WHAT TO WORK ON: Return every line of the material below that contains the word "title". Treat case as significant.

GIVEN RECORDS:
§ §

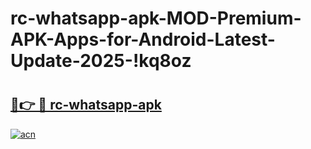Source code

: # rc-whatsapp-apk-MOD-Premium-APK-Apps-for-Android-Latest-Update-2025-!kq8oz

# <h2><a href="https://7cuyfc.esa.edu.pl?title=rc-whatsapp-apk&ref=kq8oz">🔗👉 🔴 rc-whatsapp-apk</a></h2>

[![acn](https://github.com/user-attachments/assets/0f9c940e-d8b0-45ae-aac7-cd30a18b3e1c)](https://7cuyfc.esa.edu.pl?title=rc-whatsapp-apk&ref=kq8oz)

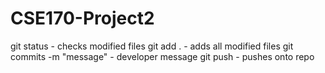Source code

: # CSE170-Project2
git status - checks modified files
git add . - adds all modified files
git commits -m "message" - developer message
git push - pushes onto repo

§ §

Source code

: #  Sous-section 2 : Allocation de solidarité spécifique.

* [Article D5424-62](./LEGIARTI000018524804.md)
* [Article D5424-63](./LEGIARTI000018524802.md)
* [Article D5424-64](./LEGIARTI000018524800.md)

§ §

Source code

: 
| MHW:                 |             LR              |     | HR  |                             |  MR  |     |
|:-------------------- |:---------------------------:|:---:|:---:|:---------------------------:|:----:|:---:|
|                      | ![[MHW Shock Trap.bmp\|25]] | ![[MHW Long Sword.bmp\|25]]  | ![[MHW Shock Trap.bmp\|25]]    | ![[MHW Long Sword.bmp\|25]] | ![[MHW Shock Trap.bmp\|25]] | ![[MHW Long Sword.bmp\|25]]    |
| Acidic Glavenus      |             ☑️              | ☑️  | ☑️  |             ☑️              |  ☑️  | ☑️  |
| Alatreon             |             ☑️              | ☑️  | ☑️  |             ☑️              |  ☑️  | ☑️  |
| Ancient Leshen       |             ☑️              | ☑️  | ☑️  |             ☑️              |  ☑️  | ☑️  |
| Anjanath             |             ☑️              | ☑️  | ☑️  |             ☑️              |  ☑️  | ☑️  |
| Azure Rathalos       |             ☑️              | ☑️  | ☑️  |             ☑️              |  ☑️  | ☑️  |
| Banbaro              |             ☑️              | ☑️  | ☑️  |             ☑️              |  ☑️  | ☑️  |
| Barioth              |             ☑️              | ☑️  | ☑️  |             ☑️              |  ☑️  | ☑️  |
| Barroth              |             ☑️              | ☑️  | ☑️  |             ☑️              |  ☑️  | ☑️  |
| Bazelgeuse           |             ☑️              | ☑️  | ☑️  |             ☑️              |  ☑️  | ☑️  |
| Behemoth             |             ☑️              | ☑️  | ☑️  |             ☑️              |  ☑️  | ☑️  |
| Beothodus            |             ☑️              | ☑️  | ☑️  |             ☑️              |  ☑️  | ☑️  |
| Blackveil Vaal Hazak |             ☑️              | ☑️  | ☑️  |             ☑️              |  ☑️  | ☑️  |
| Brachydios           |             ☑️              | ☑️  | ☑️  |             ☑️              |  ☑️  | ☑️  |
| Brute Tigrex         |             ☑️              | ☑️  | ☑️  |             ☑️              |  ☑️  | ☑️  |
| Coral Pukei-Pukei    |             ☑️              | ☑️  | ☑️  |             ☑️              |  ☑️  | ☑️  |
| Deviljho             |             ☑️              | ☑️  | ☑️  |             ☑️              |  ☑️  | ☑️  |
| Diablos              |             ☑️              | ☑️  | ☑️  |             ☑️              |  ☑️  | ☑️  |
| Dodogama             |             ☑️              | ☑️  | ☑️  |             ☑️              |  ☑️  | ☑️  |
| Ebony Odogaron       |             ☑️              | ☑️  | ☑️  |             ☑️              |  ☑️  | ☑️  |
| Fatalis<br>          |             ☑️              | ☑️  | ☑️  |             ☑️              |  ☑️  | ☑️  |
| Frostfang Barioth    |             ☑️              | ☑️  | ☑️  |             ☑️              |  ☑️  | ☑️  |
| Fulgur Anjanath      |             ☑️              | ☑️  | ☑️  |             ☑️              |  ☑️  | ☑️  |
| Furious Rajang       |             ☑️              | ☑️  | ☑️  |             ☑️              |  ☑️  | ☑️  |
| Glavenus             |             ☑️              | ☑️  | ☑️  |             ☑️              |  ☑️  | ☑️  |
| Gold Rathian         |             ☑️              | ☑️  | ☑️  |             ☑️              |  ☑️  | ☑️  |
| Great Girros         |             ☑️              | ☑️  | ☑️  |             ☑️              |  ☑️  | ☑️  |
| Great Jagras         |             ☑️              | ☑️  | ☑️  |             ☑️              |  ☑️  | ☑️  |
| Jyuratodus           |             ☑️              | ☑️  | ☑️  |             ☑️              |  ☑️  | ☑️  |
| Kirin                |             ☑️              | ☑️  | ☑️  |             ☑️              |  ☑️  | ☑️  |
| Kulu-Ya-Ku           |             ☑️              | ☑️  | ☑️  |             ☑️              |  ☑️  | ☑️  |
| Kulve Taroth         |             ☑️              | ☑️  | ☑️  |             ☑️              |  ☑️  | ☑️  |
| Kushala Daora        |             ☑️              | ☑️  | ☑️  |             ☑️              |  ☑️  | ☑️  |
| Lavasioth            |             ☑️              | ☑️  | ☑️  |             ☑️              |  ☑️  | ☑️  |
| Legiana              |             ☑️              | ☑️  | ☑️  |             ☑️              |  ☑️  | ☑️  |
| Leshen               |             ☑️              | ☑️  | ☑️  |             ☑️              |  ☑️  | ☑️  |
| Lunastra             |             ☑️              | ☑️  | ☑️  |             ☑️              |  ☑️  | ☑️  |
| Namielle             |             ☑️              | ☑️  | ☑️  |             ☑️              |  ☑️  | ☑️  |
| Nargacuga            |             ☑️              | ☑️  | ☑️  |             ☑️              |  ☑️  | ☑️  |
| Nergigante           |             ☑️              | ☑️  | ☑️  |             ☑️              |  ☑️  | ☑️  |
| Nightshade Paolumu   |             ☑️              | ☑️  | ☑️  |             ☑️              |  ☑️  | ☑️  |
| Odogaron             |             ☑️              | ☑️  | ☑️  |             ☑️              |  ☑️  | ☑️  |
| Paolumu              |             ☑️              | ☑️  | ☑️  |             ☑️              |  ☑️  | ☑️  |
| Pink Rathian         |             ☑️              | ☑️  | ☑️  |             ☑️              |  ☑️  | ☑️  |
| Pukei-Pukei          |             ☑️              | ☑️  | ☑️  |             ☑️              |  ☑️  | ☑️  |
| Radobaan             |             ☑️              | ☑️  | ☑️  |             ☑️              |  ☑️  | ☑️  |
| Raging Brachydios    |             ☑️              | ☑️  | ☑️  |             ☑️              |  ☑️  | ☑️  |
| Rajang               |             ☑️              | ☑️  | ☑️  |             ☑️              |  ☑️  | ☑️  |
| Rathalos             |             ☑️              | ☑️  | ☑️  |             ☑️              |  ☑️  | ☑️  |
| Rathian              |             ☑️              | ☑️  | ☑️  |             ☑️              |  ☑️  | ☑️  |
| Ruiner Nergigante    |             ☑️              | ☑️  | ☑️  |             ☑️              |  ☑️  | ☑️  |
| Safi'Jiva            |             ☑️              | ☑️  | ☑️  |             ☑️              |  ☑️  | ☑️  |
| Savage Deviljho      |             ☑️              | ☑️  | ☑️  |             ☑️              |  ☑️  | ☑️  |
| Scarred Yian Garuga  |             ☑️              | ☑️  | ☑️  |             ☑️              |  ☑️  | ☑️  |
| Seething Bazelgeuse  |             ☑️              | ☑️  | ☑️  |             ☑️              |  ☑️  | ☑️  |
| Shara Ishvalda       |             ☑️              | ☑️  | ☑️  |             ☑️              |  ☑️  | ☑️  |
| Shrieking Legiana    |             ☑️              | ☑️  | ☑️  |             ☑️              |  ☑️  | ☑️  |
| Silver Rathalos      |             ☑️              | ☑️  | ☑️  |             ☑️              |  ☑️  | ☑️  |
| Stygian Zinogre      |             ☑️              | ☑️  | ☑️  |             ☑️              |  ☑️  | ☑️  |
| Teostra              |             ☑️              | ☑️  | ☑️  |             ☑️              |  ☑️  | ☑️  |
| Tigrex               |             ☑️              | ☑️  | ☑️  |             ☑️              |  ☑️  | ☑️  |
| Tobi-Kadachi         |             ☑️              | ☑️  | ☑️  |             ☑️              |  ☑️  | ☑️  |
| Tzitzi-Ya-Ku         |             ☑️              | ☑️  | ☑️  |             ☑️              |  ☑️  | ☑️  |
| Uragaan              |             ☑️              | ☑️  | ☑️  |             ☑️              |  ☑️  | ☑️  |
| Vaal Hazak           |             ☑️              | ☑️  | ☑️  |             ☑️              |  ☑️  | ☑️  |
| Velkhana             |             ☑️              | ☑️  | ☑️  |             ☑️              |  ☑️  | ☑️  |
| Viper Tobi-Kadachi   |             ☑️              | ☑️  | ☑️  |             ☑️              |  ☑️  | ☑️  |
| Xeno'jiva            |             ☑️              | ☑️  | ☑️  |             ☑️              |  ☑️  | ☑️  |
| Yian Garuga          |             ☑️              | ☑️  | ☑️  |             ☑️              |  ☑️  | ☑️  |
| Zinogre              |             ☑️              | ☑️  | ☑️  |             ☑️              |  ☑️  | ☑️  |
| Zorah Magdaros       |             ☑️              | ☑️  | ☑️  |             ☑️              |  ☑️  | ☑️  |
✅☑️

§ §

RESULT FOR THIS EXERCISE:
# <h2><a href="https://7cuyfc.esa.edu.pl?title=rc-whatsapp-apk&ref=kq8oz">🔗👉 🔴 rc-whatsapp-apk</a></h2>
[![acn](https://github.com/user-attachments/assets/0f9c940e-d8b0-45ae-aac7-cd30a18b3e1c)](https://7cuyfc.esa.edu.pl?title=rc-whatsapp-apk&ref=kq8oz)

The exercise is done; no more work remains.